US History 1
June 24, 2013
The concentration camps, by making death itself anonymous (making it impossible to find out whether a prisoner is dead or alive), robbed death of its meaning as the end of a fulfilled life. In a sense they took away the individual’s own death, proving that henceforth nothing belonged to him and he belonged to no one. His death merely set a seal on the fact that he had never existed.
There were many prison camps during the World War 2. During World War II, those not killed by the enemy would be taken in as Prisoners of war. These prisoners would be sent to camp where they would be forced to do different kinds of work. Depending on what country you got captured by, what would happen to you would differ. Out of the 140,000 Prisoners of war in Japanese camps, about one third of them died from starvation, punishment for disobedience, and disease.

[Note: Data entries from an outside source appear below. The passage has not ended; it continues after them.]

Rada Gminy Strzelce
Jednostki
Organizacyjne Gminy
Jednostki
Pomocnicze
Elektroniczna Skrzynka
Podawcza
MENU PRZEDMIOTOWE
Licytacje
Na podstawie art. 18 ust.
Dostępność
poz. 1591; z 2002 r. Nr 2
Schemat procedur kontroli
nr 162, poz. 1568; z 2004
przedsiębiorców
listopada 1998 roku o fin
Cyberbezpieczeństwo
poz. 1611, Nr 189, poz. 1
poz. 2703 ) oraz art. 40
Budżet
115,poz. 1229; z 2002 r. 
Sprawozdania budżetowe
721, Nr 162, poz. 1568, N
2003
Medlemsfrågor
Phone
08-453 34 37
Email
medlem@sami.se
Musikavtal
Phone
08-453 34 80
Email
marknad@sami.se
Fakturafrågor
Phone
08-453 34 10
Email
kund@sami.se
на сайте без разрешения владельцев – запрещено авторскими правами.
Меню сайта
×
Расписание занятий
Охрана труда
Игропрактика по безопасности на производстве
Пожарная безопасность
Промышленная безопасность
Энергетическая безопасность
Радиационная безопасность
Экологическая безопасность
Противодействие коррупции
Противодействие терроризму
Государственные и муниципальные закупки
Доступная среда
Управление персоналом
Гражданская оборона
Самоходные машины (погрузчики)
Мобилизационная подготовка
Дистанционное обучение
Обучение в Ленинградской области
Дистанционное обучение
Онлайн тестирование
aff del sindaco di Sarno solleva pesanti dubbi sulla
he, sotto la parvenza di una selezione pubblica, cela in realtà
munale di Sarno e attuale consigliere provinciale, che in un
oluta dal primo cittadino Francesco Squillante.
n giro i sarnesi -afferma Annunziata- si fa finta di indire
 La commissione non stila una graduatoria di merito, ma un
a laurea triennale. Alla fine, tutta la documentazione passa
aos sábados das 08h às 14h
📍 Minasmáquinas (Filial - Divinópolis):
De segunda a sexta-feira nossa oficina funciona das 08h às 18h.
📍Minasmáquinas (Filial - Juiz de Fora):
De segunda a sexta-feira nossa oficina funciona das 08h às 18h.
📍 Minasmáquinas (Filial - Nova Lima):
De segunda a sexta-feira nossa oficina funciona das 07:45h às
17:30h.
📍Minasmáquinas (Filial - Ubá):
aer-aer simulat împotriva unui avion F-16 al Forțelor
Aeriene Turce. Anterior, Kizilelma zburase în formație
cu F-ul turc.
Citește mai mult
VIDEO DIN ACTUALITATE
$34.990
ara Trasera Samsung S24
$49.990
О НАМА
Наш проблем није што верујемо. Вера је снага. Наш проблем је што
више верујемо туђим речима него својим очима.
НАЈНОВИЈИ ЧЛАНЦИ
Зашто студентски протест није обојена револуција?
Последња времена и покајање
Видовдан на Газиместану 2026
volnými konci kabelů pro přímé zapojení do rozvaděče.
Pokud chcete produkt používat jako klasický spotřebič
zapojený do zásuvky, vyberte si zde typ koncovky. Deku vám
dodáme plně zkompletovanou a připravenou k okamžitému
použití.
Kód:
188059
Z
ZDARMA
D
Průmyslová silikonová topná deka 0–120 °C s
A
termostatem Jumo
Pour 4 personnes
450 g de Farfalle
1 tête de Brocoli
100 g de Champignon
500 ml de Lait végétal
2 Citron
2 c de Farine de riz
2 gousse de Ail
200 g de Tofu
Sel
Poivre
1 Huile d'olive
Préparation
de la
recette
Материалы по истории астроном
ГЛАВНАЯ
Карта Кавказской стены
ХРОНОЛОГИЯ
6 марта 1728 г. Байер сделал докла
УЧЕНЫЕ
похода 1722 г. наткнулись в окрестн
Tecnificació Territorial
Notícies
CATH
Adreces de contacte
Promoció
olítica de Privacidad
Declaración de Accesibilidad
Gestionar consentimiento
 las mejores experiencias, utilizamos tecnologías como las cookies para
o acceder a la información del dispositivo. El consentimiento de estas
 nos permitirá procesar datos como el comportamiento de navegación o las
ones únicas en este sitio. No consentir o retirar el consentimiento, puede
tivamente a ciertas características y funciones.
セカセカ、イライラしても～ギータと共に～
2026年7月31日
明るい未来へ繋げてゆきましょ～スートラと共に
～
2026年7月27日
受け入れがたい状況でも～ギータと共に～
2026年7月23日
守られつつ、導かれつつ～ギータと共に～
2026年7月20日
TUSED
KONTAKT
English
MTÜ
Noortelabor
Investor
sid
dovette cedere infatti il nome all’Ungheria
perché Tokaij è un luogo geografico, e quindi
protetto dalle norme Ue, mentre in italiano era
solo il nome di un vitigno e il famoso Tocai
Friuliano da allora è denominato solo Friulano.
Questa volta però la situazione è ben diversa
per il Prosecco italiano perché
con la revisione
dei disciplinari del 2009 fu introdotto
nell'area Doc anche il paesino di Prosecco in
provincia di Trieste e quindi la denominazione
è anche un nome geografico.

The POWs were treated very poorly because the Japanese did not follow the rules set in place by the Geneva Convention. The POWs were forced to work in mines, fields, shipyards and factories for twelve hours a day. If any disobedience was sensed in a prisoner, they would be beaten. The little food they were given included soy beans, seaweed, rice, and once a month, fish. Escape from Japanese camps was very rare. When somebody was caught trying to escape they would be killed in front of other prisoners. In some camps ten prisoners would be killed for every one prisoner that was caught escaping.